Спустя пару мгновений Мирослава поняла, что она отстала от группы и находится посреди какой-то проходной комнаты. Голоса галдящих туристов стихли, и теперь она потерялась. Навострив уши и приказав себе не трусить, Мирослава вспомнила, что она, вообще-то, ведьма и вообще не должна ничего бояться. Поэтому, взяв себя в руки, двинулась навстречу другому посетителю дворца. Тот, подняв голову, резко замер, от чего вода из кружки с плеском вылилась на начищенный до блеска паркет.
— Привет, — сказал ошарашенный Яромир, все еще держа в зубах карандаш.
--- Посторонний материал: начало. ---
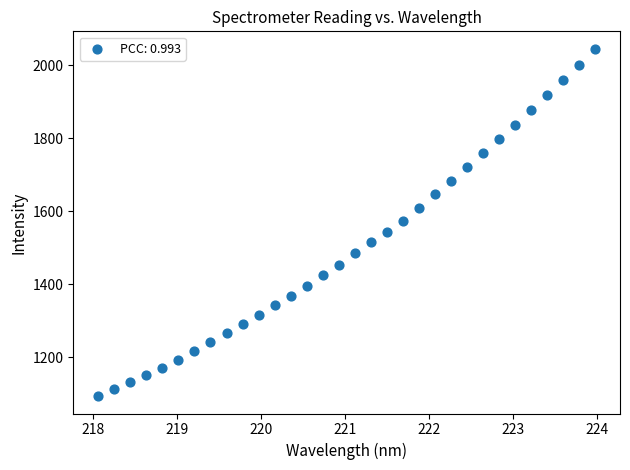

What is the range of X values (max minus min)?

5.9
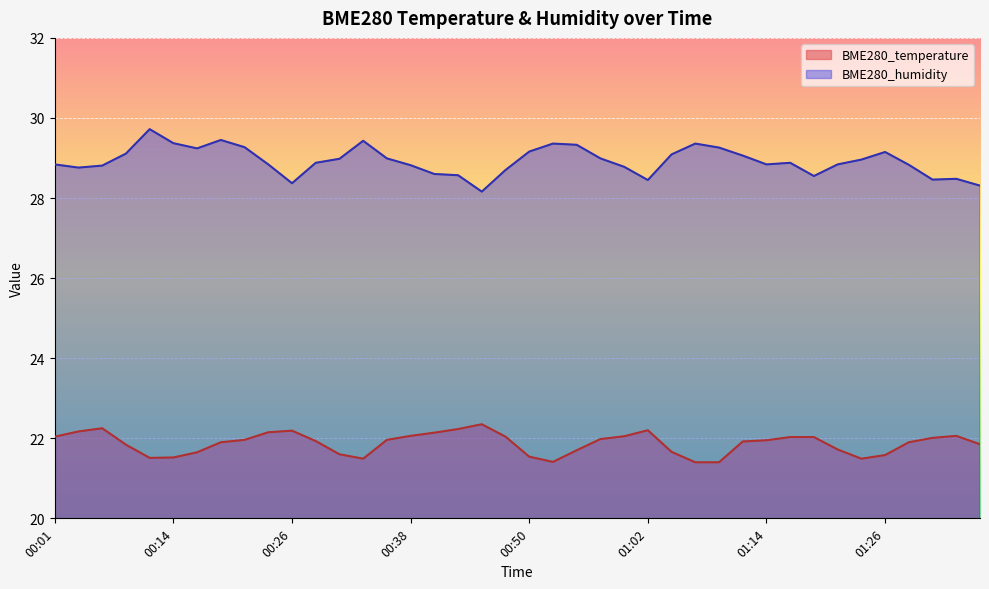

Rank the categories by BME280_humidity value from highest to lowest.

00:11, 00:18, 00:33, 00:14, 00:52, 01:07, 00:55, 00:21, 01:09, 00:16, 00:50, 01:26, 00:09, 01:05, 01:12, 00:35, 00:57, 00:31, 01:24, 00:28, 01:17, 00:01, 00:23, 01:14, 01:21, 01:29, 00:38, 00:06, 01:00, 00:04, 00:47, 00:40, 00:43, 01:19, 01:34, 01:31, 01:02, 00:26, 01:36, 00:45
Он, поняв это, просто выплюнул его на пол, и тот, с глухим стуком упав, покатился в сторону.
Мирослава, глядя на него во все глаза, не знала, радоваться этой встрече, или не стоит.
— Ты тоже здесь на экскурсии? — спросила девочка, забыв поздороваться. Отчего-то ей было очень необычно общаться с одногруппником за пределами Ведограда.
— Что? — удивленно поднял черную бровь Полоцкий, а затем покачал головой. — Вообще-то, нет, я здесь… — он замялся под внимательным взглядом школьной знакомой, но все-таки закончил, — … живу.
Мирослава истерично хохотнула, оценив шутку, но мигом улыбка сошла с ее лица, когда она поняла, что вряд ли можно прийти на экскурсию в домашних тапках на босу ногу.
— Аа-а-а, — глупо протянула девочка и стала оглядываться. Куда же все-таки ушла ее группа, и где она найдет родителей с бабушкой?